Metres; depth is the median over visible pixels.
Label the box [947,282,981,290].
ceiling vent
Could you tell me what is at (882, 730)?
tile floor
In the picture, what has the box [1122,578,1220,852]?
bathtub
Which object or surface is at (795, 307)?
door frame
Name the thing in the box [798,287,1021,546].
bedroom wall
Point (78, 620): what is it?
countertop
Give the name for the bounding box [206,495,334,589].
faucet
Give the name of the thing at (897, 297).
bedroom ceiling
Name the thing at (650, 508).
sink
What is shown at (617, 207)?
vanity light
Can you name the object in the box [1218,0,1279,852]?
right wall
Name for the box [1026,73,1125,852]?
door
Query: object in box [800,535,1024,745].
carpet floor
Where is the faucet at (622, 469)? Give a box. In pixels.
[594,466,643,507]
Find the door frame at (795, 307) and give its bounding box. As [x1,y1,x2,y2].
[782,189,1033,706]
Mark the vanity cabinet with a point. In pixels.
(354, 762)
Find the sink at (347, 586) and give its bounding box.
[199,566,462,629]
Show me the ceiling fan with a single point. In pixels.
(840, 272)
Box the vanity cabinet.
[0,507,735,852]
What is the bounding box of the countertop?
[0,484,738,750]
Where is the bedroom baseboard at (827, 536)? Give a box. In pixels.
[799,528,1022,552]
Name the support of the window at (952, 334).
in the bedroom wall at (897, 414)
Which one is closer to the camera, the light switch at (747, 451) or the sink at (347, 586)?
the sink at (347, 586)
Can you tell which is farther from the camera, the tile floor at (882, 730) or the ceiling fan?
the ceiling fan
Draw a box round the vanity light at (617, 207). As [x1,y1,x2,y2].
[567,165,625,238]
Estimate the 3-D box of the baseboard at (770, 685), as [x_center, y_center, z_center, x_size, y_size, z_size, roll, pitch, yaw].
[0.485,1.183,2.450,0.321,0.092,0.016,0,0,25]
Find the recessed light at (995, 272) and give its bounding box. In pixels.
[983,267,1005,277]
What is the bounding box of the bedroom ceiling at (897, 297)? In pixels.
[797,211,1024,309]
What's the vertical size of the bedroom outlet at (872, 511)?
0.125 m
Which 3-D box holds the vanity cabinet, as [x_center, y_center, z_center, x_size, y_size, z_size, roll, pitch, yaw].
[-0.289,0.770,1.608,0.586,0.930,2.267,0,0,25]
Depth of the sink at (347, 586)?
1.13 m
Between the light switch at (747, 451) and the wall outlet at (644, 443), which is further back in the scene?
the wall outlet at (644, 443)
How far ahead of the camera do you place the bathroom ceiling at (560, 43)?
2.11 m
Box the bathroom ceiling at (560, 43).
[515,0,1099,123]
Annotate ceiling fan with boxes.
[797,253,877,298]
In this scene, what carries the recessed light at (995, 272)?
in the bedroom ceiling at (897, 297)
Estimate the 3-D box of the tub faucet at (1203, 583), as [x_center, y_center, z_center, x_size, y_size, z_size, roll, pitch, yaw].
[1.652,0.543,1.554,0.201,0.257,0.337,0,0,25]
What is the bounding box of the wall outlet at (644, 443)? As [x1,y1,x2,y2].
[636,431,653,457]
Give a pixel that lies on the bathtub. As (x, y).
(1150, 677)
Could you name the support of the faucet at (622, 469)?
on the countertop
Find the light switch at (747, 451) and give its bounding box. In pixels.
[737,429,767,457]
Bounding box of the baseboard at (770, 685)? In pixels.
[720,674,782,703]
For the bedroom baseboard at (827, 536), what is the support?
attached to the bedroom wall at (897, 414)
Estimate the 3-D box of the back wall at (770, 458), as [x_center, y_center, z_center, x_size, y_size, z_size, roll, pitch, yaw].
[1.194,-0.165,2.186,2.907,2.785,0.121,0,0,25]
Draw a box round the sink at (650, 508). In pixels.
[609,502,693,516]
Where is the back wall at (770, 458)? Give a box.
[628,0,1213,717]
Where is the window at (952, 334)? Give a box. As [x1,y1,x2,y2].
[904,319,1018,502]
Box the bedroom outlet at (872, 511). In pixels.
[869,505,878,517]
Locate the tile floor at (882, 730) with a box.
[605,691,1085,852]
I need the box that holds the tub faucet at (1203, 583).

Action item: Write the material out once more so that every line matches the original.

Result of the task:
Metres; depth is the median over visible pixels.
Label the box [947,282,981,290].
ceiling vent
Could you tell me what is at (882, 730)?
tile floor
In the picture, what has the box [1122,578,1220,852]?
bathtub
Which object or surface is at (795, 307)?
door frame
Name the thing in the box [798,287,1021,546].
bedroom wall
Point (78, 620): what is it?
countertop
Give the name for the bounding box [206,495,334,589].
faucet
Give the name of the thing at (897, 297).
bedroom ceiling
Name the thing at (650, 508).
sink
What is shown at (617, 207)?
vanity light
Can you name the object in the box [1218,0,1279,852]?
right wall
Name for the box [1026,73,1125,852]?
door
Query: object in box [800,535,1024,745].
carpet floor
Where is the faucet at (622, 469)? Give a box. In pixels.
[594,466,643,507]
Find the door frame at (795, 307) and give its bounding box. As [x1,y1,x2,y2].
[782,189,1033,706]
Mark the vanity cabinet with a point. In pixels.
(354, 762)
Find the sink at (347, 586) and give its bounding box.
[199,566,462,629]
Show me the ceiling fan with a single point. In pixels.
(840, 272)
Box the vanity cabinet.
[0,507,735,852]
What is the bounding box of the countertop?
[0,484,738,750]
Where is the bedroom baseboard at (827, 536)? Give a box. In pixels.
[799,528,1022,552]
Name the support of the window at (952, 334).
in the bedroom wall at (897, 414)
Which one is closer to the camera, the light switch at (747, 451) or the sink at (347, 586)?
the sink at (347, 586)
Can you tell which is farther from the camera, the tile floor at (882, 730) or the ceiling fan?
the ceiling fan
Draw a box round the vanity light at (617, 207). As [x1,y1,x2,y2].
[567,165,625,238]
Estimate the 3-D box of the baseboard at (770, 685), as [x_center, y_center, z_center, x_size, y_size, z_size, roll, pitch, yaw].
[0.485,1.183,2.450,0.321,0.092,0.016,0,0,25]
Find the recessed light at (995, 272) and give its bounding box. In pixels.
[983,267,1005,277]
What is the bounding box of the bedroom ceiling at (897, 297)? In pixels.
[797,211,1024,309]
What's the vertical size of the bedroom outlet at (872, 511)?
0.125 m
Which 3-D box holds the vanity cabinet, as [x_center, y_center, z_center, x_size, y_size, z_size, roll, pitch, yaw].
[-0.289,0.770,1.608,0.586,0.930,2.267,0,0,25]
Depth of the sink at (347, 586)?
1.13 m
Between the light switch at (747, 451) and the wall outlet at (644, 443), which is further back in the scene?
the wall outlet at (644, 443)
How far ahead of the camera do you place the bathroom ceiling at (560, 43)?
2.11 m
Box the bathroom ceiling at (560, 43).
[515,0,1099,123]
Annotate ceiling fan with boxes.
[797,253,877,298]
In this scene, what carries the recessed light at (995, 272)?
in the bedroom ceiling at (897, 297)
Estimate the 3-D box of the tub faucet at (1203, 583), as [x_center, y_center, z_center, x_size, y_size, z_size, roll, pitch, yaw].
[1.652,0.543,1.554,0.201,0.257,0.337,0,0,25]
What is the bounding box of the wall outlet at (644, 443)? As [x1,y1,x2,y2].
[636,431,653,457]
Give a pixel that lies on the bathtub. As (x, y).
(1150, 677)
Could you name the support of the faucet at (622, 469)?
on the countertop
Find the light switch at (747, 451) and give its bounding box. In pixels.
[737,429,767,457]
Bounding box of the baseboard at (770, 685)? In pixels.
[720,674,782,703]
For the bedroom baseboard at (827, 536), what is the support?
attached to the bedroom wall at (897, 414)
Estimate the 3-D box of the back wall at (770, 458), as [x_center, y_center, z_center, x_size, y_size, z_size, roll, pitch, yaw].
[1.194,-0.165,2.186,2.907,2.785,0.121,0,0,25]
Draw a box round the sink at (650, 508). In pixels.
[609,502,693,516]
Where is the back wall at (770, 458)? Give a box.
[628,0,1213,717]
Where is the window at (952, 334)? Give a box. As [x1,y1,x2,y2].
[904,319,1018,502]
Box the bedroom outlet at (872, 511). In pixels.
[869,505,878,517]
Locate the tile floor at (882, 730) with a box.
[605,691,1085,852]
I need the box that holds the tub faucet at (1203, 583).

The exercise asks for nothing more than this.